Niemand weiß, ob diese Prognosen eintreten oder nicht. Aber es ist wichtig zu erkennen, dass Überzeugungen Entscheidungen beeinflussen. Werden CFOs, die mit einer Rezession rechnen, neue Investitionen in Maschinen oder Anlagen frei geben? Oder werden sie ihre Bilanzen vor einem drohenden Absturz schützen, indem sie Investitionen kürzen?

Besonders auf Unternehmen, die im Verhältnis zum Eigenkapital mit hoher Fremdfinanzierung arbeiten, üben solche Prognosen Handlungsdruck aus. Sie sind anfällig für Herabstufungen durch Ratingagenturen. Zumal eine Rekordzahl US-amerikanischer Unternehmen, die mit „Investment Grade“ eingestuft werden, lediglich die dafür notwendige Mindestanforderung von BBB-Rating erfüllen, welche nur eine Stufe über „Ramschanleihen“ liegt.

Das Management eines Unternehmens hat die Mittel in der Hand: Es entscheidet wie viel wofür ausgegeben wird, wo notwendige Investitionen getätigt werden und wie viel Geld nach persönlichem Ermessen in andere Bereiche wie zum Beispiel Werbung fließt. Das allgemeine Stimmungsbild, die sich gegenseitig beeinflussenden Meinungsbilder von Top-Entscheidern, die für einige Unternehmen erkennbare Gefahr, von „Investment Grade“ auf „Ramschanleihen“ fallen zu können, das alles sind Treiber, welche die Zukunft mitgestalten und die wir deshalb nicht unbeachtet lassen wollen.
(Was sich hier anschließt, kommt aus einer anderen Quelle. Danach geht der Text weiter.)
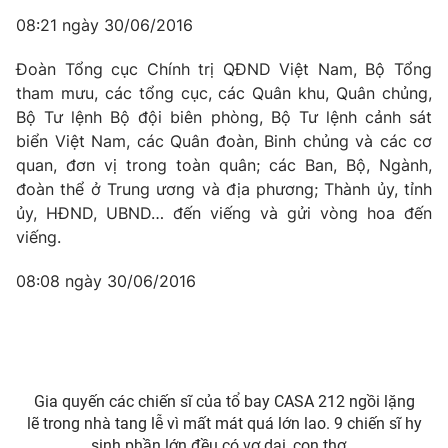
08:21 ngày 30/06/2016
Đoàn Tổng cục Chính trị QĐND Việt Nam, Bộ Tổng
tham mưu, các tổng cục, các Quân khu, Quân chủng,
Bộ Tư lệnh Bộ đội biên phòng, Bộ Tư lệnh cảnh sát
biển Việt Nam, các Quân đoàn, Binh chủng và các cơ
quan, đơn vị trong toàn quân; các Ban, Bộ, Ngành,
đoàn thể ở Trung ương và địa phương; Thành ủy, tỉnh
ủy, HĐND, UBND… đến viếng và gửi vòng hoa đến
viếng.
08:08 ngày 30/06/2016
Gia quyến các chiến sĩ của tổ bay CASA 212 ngồi lặng
lẽ trong nhà tang lễ vì mất mát quá lớn lao. 9 chiến sĩ hy
sinh phần lớn đều có vợ dại, con thơ...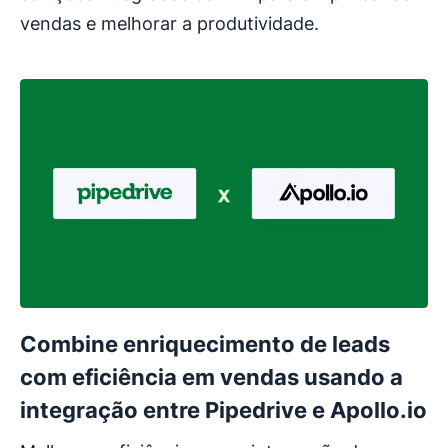
vendas e melhorar a produtividade.
Combine enriquecimento de leads
com eficiência em vendas usando a
integração entre Pipedrive e Apollo.io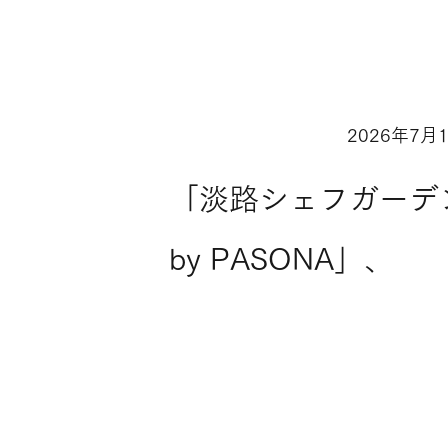
2026年7月
「淡路シェフガーデ
by PASONA」、
「Ladybird Road」 
路島西海岸へもっと
軽に！7月18日より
Die US-amerikanische Wirtschaft und das weltweite Wachstum.

Das Wachstum der Weltwirtschaft lässt, zumindest in den Anfängen, eine Stabilisierung erkennen. Unsere Einschätzung der US-amerikanischen Wirtschaft ist weniger positiv. Und wir halten es für möglich, dass sie sich gegen den Rest der Welt durchsetzt. Trifft diese Entwicklung ein, würde sich das negativ auf den Unternehmenssektor auswirken. Aber auch die gegenteilige Entwicklung ist nicht ohne Risiken. Verbessern sich die Konjunkturdaten, könnte die US-Zentralbank (Fed) ihre Zinspolitik wieder straffen. Es sind eher Zinssenkungen im Markt eingepreist als Zinserhöhungen. Entsprechend negativ würde wohl die Antwort der Märkte auf ein solches Szenario ausfallen.
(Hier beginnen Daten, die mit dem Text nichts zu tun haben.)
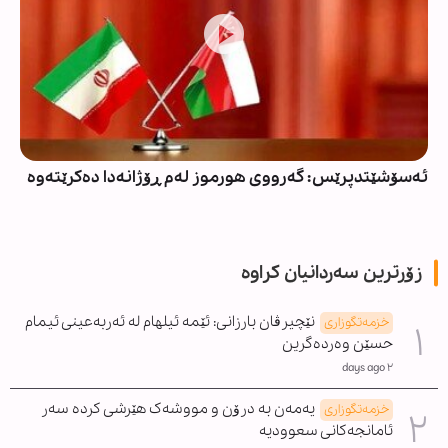
ئەسۆشێتدپرێس: گەرووی هورموز لەم ڕۆژانەدا دەکرێتەوە
زۆرترین سەردانیان کراوە
نێچیرڤان بارزانی: ئێمە ئیلهام لە ئەربەعینی ئیمام
خزمەتگوزاری
حسێن وەردەگرین
٢ days ago
یەمەن بە درۆن و مووشەک هێرشی کردە سەر
خزمەتگوزاری
ئامانجەکانی سعوودیە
Wie sagt das Sprichwort: Bullenmärkte sterben nicht an Altersschwäche, sondern an Euphorie.

Wir vermissen die wirtschaftlichen Rahmenbedingungen, die man für gewöhnlich mit einem solchen Hoch an den Aktienmärkten verbindet. Deshalb sind wir nach wie vor recht skeptisch gegenüber dem, was die Zukunft bringt.